Mais il ne faut pas toujours "accuser" ce qui est censé nous soigner. Il arrive que l'on soit allergique à certaines molécules, ou aux excipients qui servent à fabriquer le comprimé, la gélule... Evidemment, on ne doit absolument pas prendre un de ces produits si l'on sait y être allergique. Et il faut prévenir le médecin lorsqu'il rédige votre ordonnance. D'ailleurs, en étant attentifs, vous constaterez qu'avant de vous prescrire de telles thérapeutiques, il vous questionne systématiquement sur une éventuelle allergie.

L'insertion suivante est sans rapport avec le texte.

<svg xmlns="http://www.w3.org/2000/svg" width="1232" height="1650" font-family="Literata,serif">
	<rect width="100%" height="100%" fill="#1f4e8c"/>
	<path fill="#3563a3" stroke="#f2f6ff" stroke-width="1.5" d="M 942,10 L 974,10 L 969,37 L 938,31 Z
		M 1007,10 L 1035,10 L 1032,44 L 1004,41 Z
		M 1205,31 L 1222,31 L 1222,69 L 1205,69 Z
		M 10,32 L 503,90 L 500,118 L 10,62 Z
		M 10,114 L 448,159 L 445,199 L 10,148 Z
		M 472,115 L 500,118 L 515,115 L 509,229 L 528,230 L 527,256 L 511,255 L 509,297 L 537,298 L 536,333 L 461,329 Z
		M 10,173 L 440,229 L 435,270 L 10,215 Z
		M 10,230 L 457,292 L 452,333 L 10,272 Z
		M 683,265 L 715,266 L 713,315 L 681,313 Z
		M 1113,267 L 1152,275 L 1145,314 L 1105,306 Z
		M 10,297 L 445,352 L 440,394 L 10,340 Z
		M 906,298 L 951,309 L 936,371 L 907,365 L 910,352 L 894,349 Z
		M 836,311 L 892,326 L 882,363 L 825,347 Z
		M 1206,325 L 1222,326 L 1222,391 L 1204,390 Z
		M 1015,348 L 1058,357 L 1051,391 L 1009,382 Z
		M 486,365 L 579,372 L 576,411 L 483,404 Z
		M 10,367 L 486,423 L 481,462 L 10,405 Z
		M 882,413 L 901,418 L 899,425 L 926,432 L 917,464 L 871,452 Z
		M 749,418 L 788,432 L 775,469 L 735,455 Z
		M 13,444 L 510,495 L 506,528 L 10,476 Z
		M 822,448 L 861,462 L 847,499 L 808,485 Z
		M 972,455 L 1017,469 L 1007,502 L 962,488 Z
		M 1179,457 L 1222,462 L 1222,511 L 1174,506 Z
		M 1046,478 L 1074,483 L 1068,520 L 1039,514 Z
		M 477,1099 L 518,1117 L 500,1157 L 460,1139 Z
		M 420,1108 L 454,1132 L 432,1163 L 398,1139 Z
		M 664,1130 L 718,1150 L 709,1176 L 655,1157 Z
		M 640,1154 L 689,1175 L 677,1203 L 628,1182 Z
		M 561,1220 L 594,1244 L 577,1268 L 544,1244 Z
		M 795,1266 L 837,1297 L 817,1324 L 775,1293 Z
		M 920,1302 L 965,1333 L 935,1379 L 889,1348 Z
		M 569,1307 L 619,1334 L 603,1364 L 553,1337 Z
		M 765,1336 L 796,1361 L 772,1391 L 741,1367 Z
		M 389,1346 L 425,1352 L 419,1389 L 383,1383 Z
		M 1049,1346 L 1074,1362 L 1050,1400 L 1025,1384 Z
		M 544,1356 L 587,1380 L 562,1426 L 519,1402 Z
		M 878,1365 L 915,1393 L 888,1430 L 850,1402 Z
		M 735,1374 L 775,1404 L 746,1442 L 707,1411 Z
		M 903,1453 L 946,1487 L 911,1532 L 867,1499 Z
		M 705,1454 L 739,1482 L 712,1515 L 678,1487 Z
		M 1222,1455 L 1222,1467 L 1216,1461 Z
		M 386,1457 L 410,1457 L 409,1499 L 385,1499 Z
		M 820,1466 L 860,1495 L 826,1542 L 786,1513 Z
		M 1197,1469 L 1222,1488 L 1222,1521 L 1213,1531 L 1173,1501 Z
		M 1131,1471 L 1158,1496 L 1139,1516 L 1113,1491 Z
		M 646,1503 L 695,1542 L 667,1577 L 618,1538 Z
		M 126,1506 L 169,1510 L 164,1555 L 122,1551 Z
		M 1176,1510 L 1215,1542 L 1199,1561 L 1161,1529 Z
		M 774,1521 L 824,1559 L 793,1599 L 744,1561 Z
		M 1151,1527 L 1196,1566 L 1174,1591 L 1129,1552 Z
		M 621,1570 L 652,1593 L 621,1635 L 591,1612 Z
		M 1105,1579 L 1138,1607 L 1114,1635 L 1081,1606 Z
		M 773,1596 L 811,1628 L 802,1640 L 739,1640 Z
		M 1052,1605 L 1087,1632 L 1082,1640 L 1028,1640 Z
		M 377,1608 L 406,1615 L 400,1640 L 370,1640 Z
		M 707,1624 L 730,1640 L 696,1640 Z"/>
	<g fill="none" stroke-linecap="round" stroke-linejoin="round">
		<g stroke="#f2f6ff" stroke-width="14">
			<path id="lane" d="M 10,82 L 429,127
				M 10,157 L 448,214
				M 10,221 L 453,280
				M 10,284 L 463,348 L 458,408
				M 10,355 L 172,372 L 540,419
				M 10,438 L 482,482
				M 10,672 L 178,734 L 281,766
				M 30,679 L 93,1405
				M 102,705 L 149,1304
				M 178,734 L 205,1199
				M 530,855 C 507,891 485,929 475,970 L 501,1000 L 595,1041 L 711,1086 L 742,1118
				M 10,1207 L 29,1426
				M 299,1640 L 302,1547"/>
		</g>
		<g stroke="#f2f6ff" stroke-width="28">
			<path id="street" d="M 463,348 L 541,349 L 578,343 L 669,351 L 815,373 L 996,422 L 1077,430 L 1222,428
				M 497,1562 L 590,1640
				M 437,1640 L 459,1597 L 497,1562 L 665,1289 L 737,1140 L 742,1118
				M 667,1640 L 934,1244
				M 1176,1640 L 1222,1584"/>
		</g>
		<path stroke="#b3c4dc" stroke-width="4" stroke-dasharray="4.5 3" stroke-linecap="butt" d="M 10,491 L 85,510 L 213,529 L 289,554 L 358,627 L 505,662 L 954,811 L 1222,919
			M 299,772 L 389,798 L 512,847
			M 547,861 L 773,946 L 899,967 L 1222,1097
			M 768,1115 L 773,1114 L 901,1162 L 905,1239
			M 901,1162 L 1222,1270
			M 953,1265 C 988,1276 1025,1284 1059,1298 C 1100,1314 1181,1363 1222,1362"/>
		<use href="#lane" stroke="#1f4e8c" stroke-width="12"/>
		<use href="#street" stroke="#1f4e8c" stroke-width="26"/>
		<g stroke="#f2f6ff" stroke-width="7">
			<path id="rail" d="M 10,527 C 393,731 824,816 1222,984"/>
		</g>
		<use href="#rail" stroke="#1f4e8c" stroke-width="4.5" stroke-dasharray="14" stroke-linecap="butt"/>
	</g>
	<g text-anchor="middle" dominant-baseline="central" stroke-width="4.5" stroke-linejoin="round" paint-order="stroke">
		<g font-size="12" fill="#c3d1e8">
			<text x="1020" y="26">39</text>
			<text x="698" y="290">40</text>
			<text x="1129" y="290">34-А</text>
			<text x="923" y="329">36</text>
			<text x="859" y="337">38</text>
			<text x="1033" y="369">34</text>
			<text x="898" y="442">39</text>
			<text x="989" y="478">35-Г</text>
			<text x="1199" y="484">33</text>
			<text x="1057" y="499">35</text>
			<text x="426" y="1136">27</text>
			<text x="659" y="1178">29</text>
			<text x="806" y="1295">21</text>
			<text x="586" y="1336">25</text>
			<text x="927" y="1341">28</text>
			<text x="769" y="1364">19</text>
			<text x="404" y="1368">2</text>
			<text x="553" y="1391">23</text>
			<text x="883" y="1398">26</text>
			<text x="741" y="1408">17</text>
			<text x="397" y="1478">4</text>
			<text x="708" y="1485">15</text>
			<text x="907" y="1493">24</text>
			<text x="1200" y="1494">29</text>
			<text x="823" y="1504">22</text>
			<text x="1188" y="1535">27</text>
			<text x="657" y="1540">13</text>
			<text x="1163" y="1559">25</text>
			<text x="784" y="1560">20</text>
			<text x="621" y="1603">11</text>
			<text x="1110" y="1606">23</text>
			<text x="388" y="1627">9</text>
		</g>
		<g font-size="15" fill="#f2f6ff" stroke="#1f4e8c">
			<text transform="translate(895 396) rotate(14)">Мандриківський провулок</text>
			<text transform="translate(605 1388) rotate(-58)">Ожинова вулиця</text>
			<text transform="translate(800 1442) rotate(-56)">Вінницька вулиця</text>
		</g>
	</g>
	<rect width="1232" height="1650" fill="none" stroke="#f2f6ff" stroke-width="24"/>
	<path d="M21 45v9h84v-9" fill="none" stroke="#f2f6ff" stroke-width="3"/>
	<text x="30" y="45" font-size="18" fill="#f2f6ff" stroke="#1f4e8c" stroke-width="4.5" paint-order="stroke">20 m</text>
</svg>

Plus compliqué encore, ce sont les "allergies croisées. Elles surviennent lorsqu'on est allergique non pas à un seul produit, mais à plusieurs de la même famille. Cela peut arriver par exemple avec les bêtalactamines, des antibiotiques pourtant extrêmement efficaces.
Il est vrai que l'on est souvent tenté de soigner tout seul les petits bobos quotidiens. On le fait en oubliant tous les risques que l'on encourt. Les médicaments ne sont pas des bonbons. Leur action sur l'organisme, même si elle est recherchée, n'est jamais anodine. Il faut savoir les prendre quand cela est nécessaire, et respecter scrupuleusement des indications données par votre médecin ou votre pharmacien.